Turkish teachers angry and unhappy: Surveys
Gamze Kolcu – ANKARA
Two newly published studies have painted an unhappy picture of educators working in Turkey, with seven out of 10 teachers in the country saying they cannot control their anger.
According to a survey by Türk Eğitim-Sen, an education sector trade union, 77 percent of 25,732 teachers surveyed said they used credit cards to buy most of their daily needs and 92 percent surveyed possessed credit cards.
Nearly 71 percent said they had experienced incidents in the past few years where they could not control their anger.
“Economic problems” topped the list for the main reasons behind poor anger management with 37.7 percent, followed by “reasons linked to work” with 32.9 percent.
The study was revealed on the eve of Nov. 24, National Teacher’s Day in Turkey.
Nearly 61 percent of teachers said they had considered quitting their jobs and almost 41 percent of this group said the reason behind this was the “erosion of dignity” in the profession.

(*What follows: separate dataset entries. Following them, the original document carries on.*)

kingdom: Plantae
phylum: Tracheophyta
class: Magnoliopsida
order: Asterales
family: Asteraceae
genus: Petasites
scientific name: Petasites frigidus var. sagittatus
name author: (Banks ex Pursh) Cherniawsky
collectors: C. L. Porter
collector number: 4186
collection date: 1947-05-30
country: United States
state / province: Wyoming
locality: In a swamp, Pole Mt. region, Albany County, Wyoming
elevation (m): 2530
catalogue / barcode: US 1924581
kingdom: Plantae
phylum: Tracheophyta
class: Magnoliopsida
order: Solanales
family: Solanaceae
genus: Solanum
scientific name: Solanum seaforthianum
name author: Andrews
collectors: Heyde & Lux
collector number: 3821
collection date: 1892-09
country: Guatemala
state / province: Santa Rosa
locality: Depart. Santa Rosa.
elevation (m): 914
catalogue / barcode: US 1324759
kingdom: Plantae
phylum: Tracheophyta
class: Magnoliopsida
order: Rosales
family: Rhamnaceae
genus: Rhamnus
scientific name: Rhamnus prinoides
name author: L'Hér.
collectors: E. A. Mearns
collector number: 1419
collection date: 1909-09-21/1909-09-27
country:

Some 6 percent of teachers said they had considered quitting due to exhaustion.
A vast majority of teachers, 74.6 percent, said they thought “the Education Ministry does not value them at all.”
Another majority, 63.2 percent, said they thought that subjects linked to Mustafa Kemal Atatürk, the founder of the Republic of Turkey, have been gradually removed from the curriculum.
Almost all teachers surveyed, 99 percent of them, complained of “unsustainability in the education system.” Some 94 percent of them said they were against a new performance system that had been implemented as a pilot scheme in 12 provinces, raising concerns over parent-teacher ties and potential risk of favoritism.
‘Job losing dignity’
Some 74 percent of the 906 teachers interviewed face-to-face in 26 provinces said they think the dignity of the profession was eroding in the eye of society due to low salaries.
Some 59 percent thought their job performance was negatively affected by their financial concerns, with 69 percent saying they think they could not dress to work in a way that would set a good example for students because their salaries are too low. A similar number of teachers thought they could not afford to buy newspapers or magazines.
The Eğitim-İş survey found striking results regarding teachers’ family lives, with 30 percent of them saying they could not afford proper food for their children and another 14 percent saying they could not afford the cost of their own children’s education.
Some 35 percent of teachers surveyed said they had “no hope for the future” and nearly four-fifths said they had “barely any motivation for their jobs.”
Three-quarters said they would quit if they found a better paying job, while 62 percent said they would be willing to work in another profession if they could find such an opportunity.
Most teachers also said they believe they faced “political pressure” from school administrators.